What to produce:
Reproduce every row below exactly, leaving out the pictures and keeping only the time lines.
····················
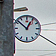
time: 12:51
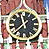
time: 11:37
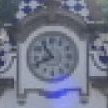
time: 10:41
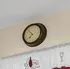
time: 6:52
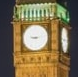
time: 9:13
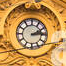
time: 2:13
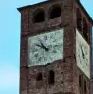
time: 10:50
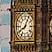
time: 8:04
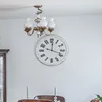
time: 12:18
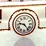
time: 9:23
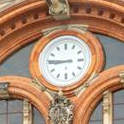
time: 8:45
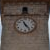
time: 11:24
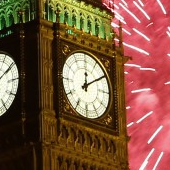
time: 12:09
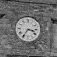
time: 3:35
····················
Correct output:
time: 12:51
time: 11:37
time: 10:41
time: 6:52
time: 9:13
time: 2:13
time: 10:50
time: 8:04
time: 12:18
time: 9:23
time: 8:45
time: 11:24
time: 12:09
time: 3:35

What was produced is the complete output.